DIRECTIONS FOR THIS TASK:
In the entries below, find each line where the word "coordinate" appears and give only the total count of such lines.

(DATA SHOWN)

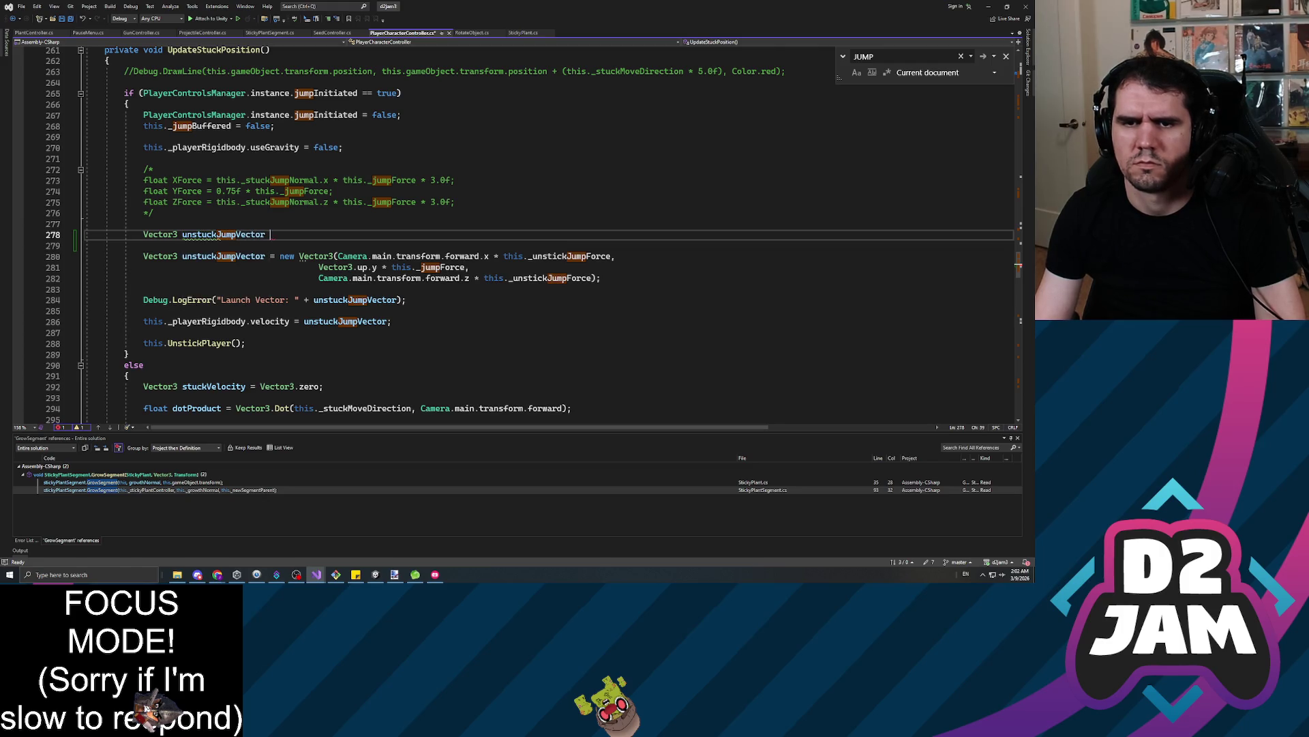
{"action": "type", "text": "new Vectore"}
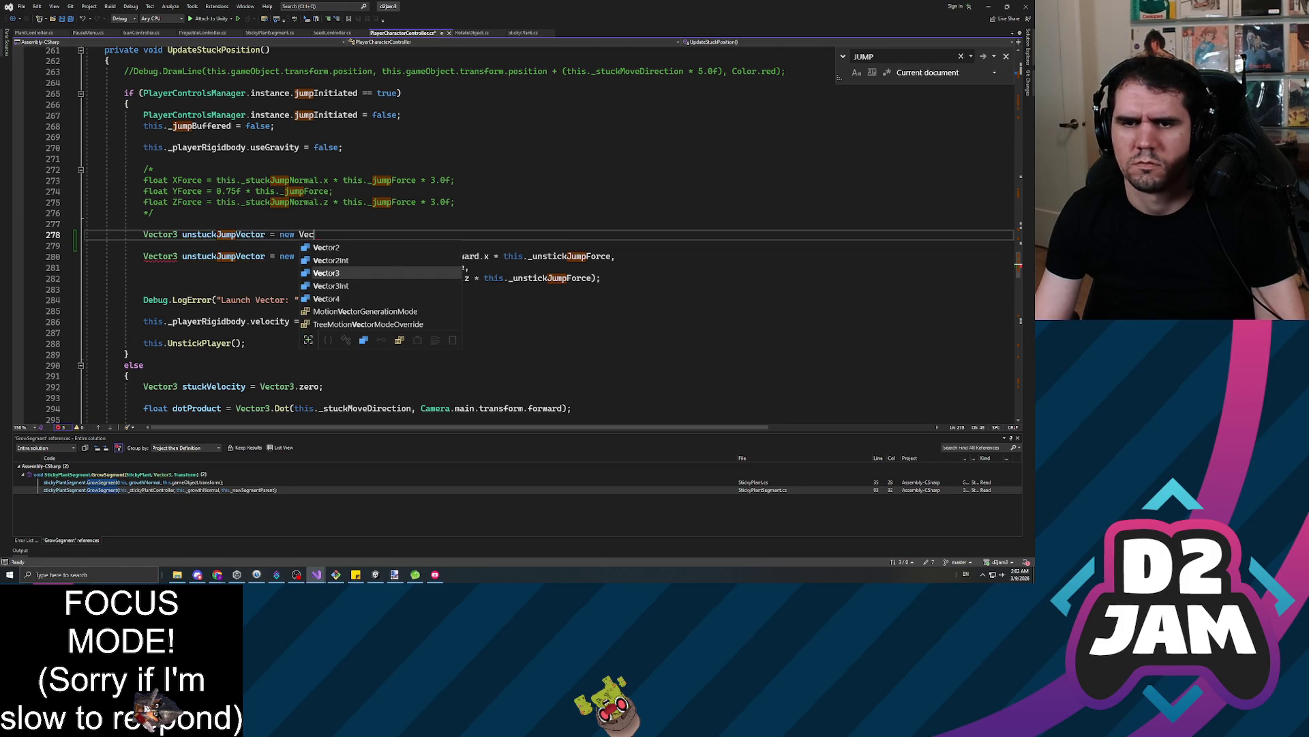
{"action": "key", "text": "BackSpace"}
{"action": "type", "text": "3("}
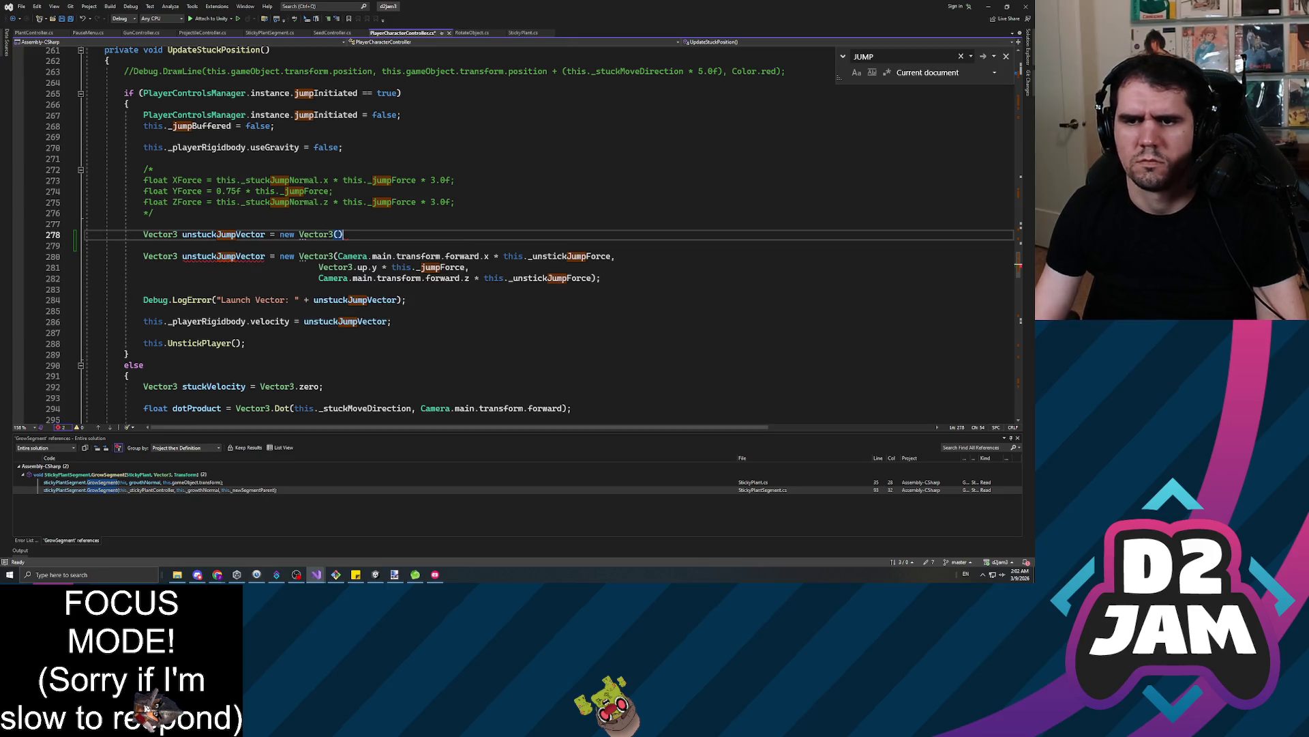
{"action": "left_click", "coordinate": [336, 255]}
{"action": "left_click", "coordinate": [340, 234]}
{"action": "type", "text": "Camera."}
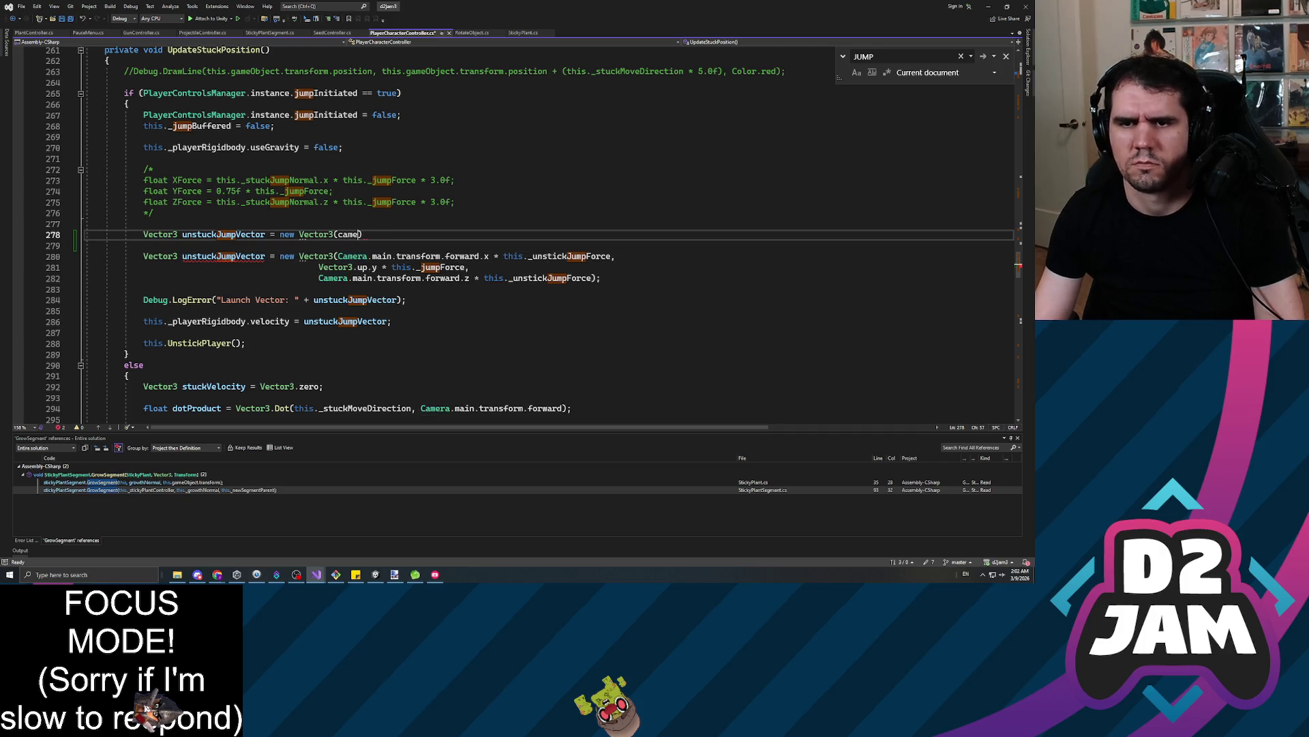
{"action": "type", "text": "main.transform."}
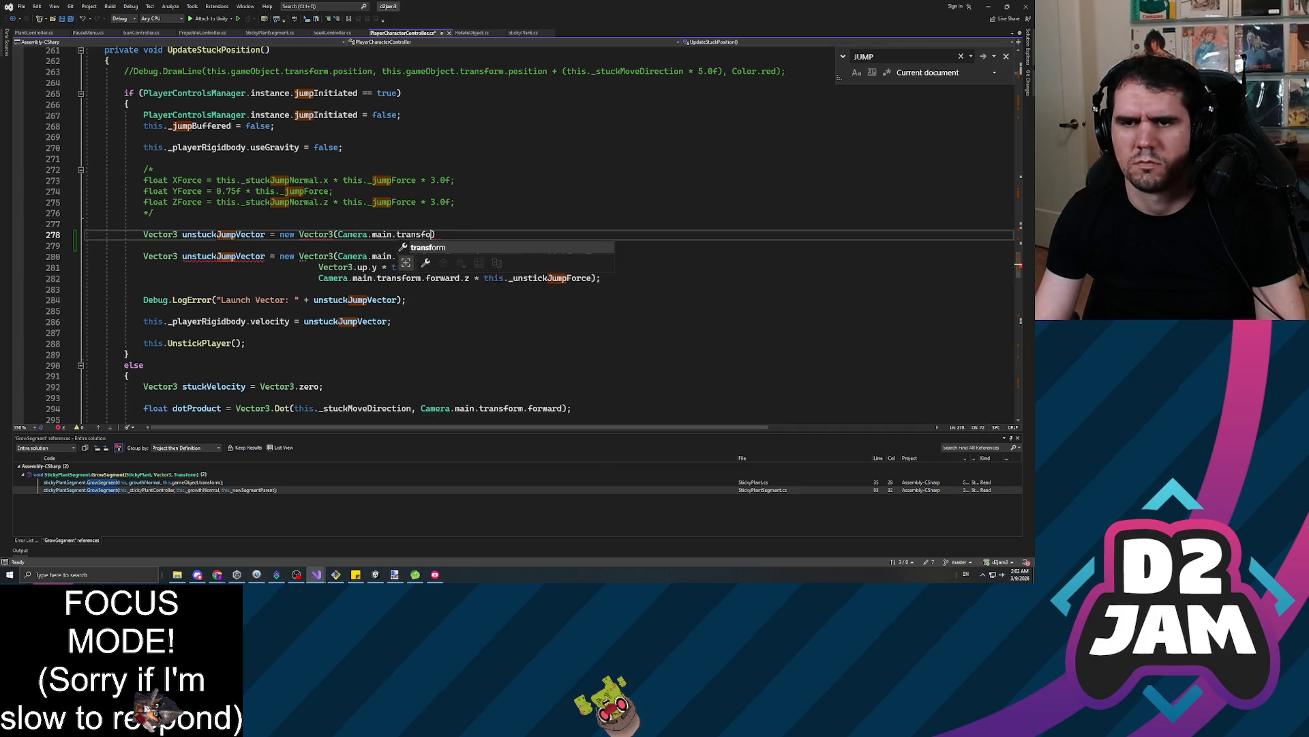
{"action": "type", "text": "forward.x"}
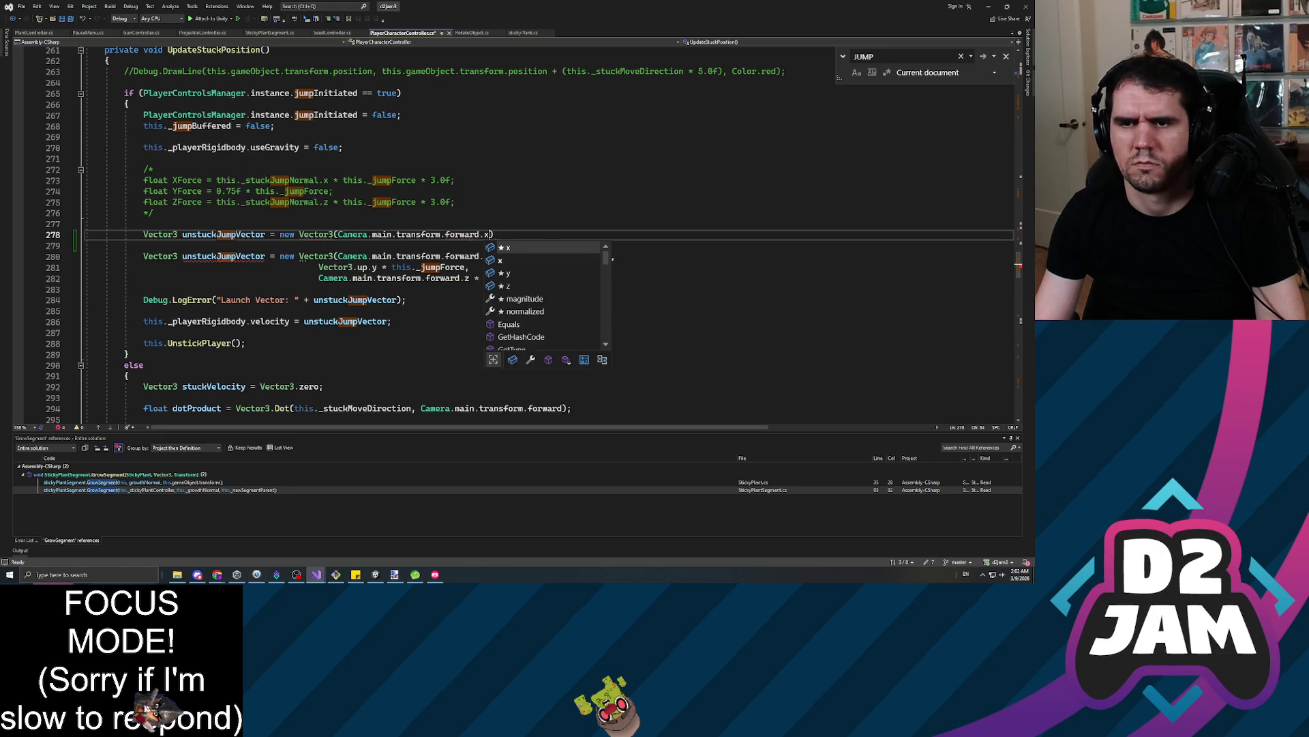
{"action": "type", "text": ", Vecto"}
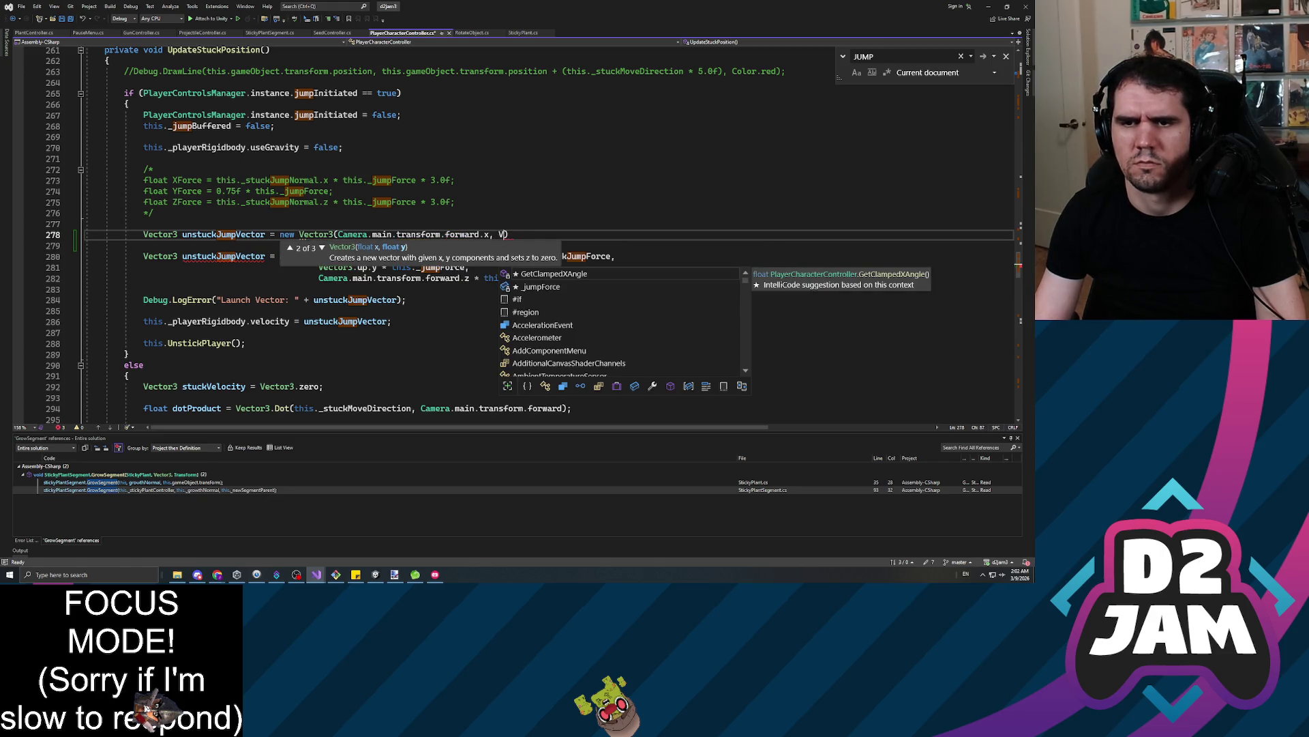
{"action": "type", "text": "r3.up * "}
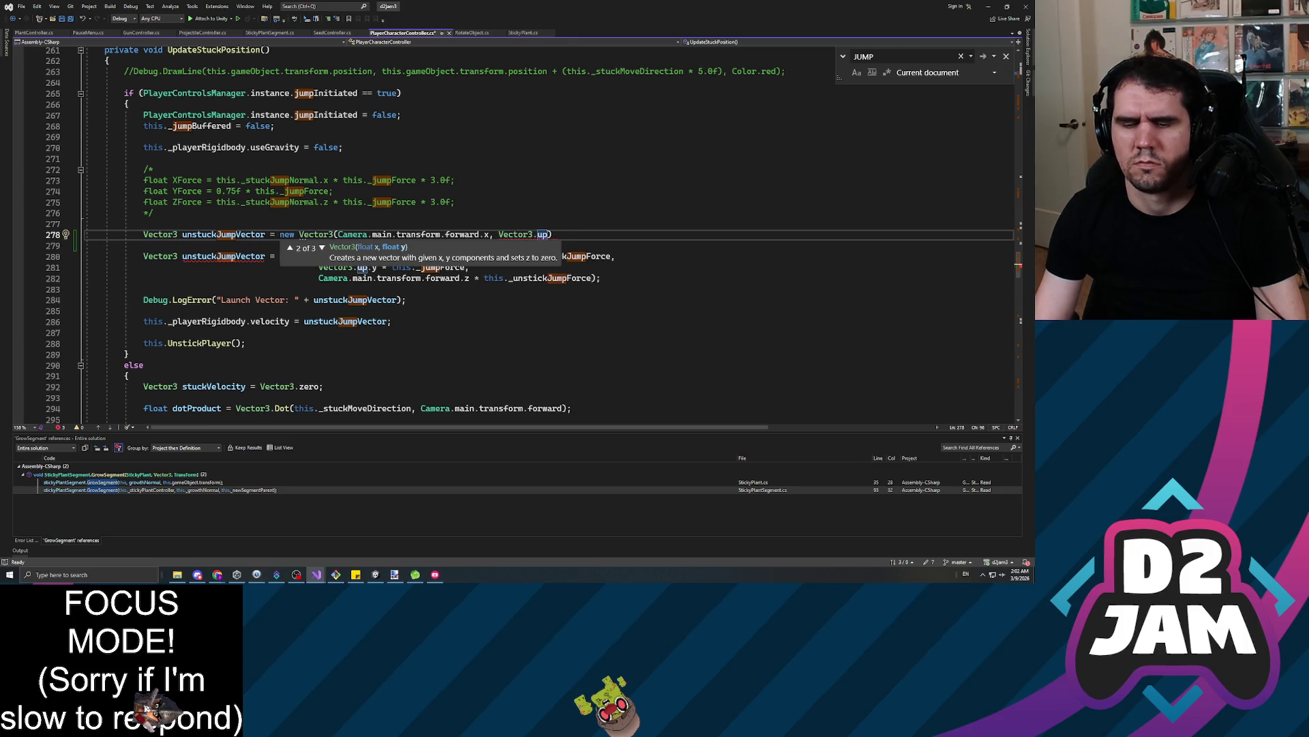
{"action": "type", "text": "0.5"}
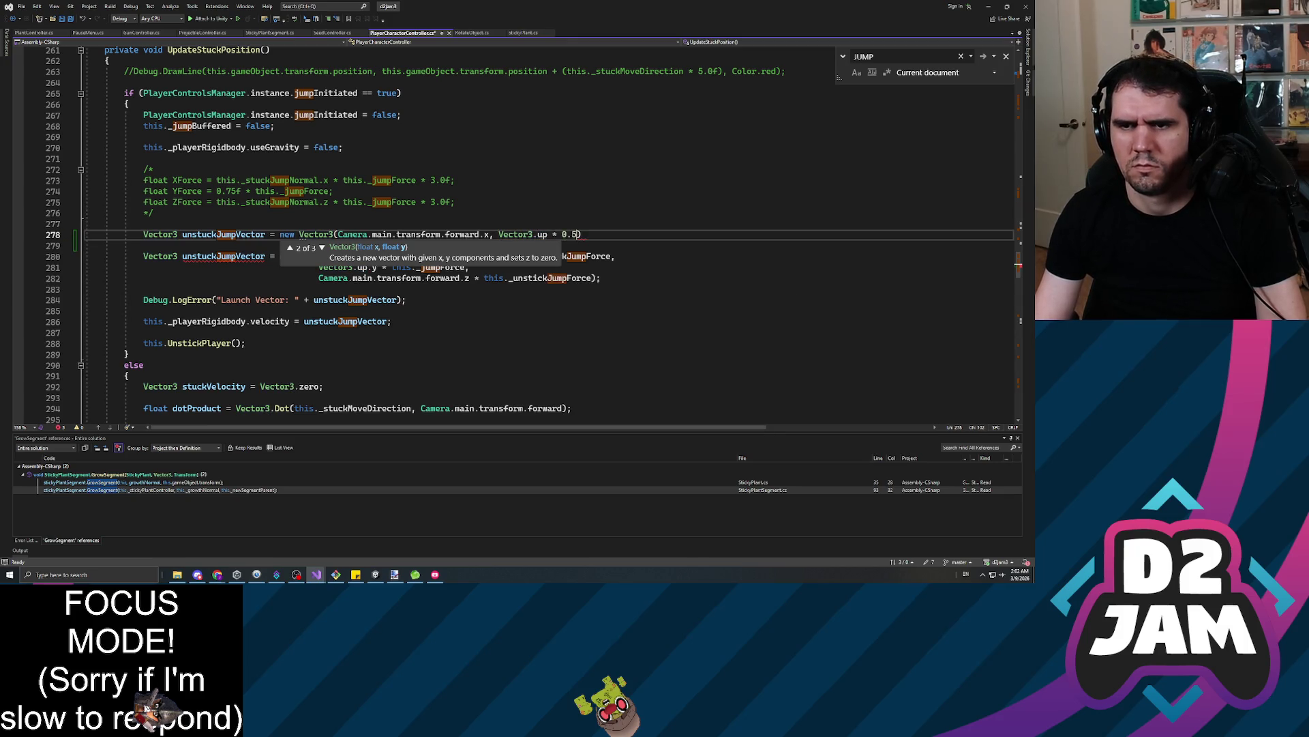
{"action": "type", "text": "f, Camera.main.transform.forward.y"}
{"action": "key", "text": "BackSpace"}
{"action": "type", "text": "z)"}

(End DATA SHOWN)

TASK ANSWER:
2